The Nigerian National Petroleum Company (NNPC) Limited has once again increased the price of Premium Motor Spirit (PMS) from N855 per litre on Tuesday to N897 on Wednesday.

The increase was after Aliko Dangote, the Chairman of Dangote Refinery, announced the commencement of petrol production at its refinery.

The continuous increase in pump prices has raised concerns among Nigerians despite the initial excitement from the refinery announcement.

According to the Nigerian Midstream and Downstream Petroleum Regulatory Authority (NMDPRA), the 650,000 barrels per day refinery will supply 25 million litres of petrol to the Nigerian market daily this September.

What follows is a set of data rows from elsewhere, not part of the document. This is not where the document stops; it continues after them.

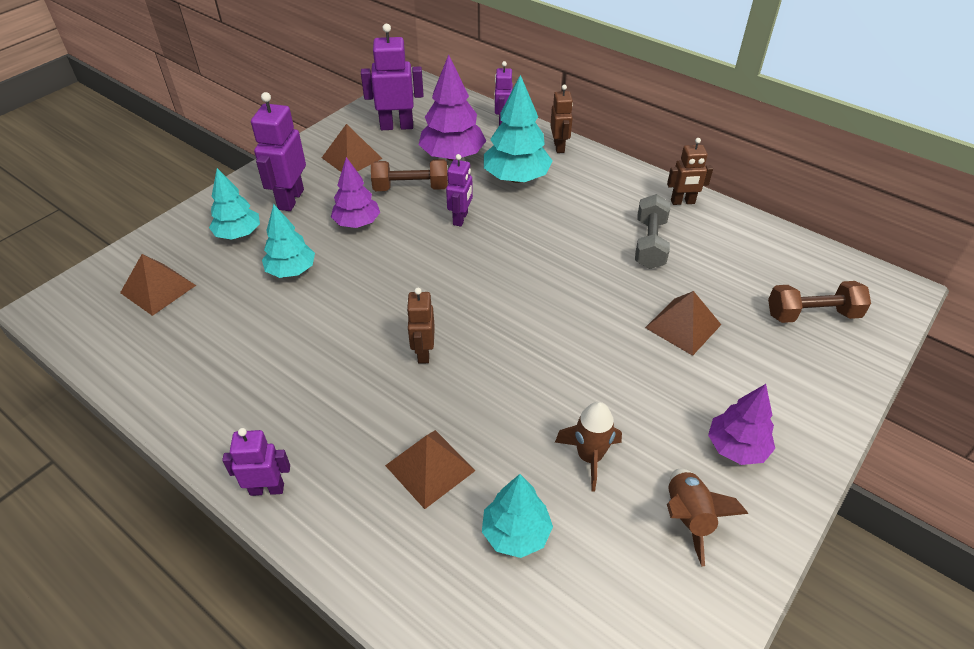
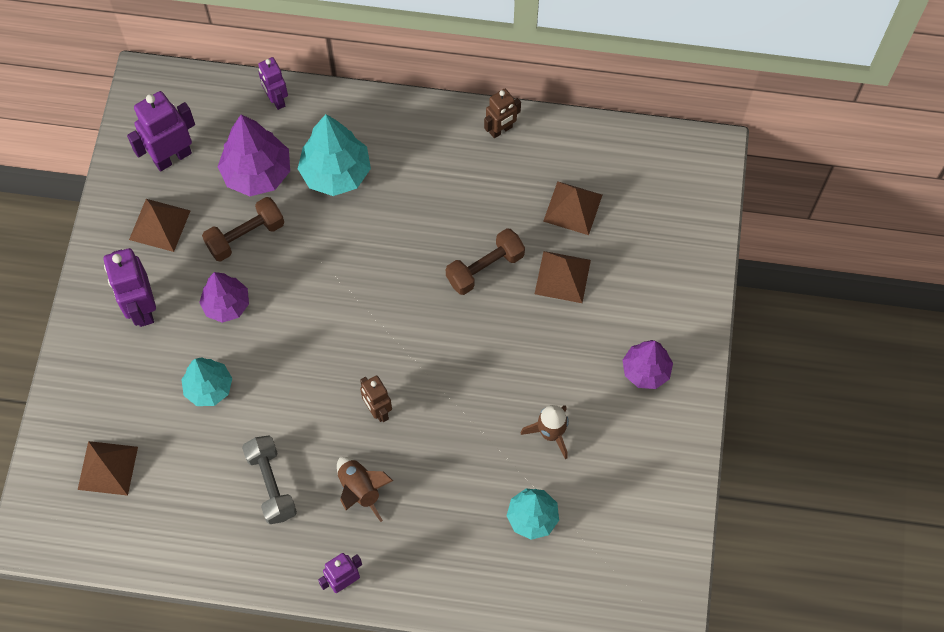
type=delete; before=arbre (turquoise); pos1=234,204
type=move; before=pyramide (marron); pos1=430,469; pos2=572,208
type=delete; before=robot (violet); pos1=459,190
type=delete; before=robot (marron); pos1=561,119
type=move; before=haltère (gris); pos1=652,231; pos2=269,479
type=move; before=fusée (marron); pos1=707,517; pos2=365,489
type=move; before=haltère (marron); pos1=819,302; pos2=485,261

This, NMDPRA said will increase to 30 million litres per day in October.

However, the promise of increased fuel supply has not yet eased the situation on the ground.

Tunde Ayeni, a commercial bus driver at an NNPC station in Ikoyi, said “I have been in the queue since 6 a.m. waiting for them to start selling, but we just realised that the pump price has been changed to N897. This is terrible, and yet they still haven’t started selling the product.”

The price hike comes as NNPC continues to struggle with sustaining regular fuel supply.

On Sunday, the company warned that its ability to maintain steady distribution across the country was under threat due to financial strain.

NNPC cited rising supply costs as the cause of its difficulties in keeping up with demand.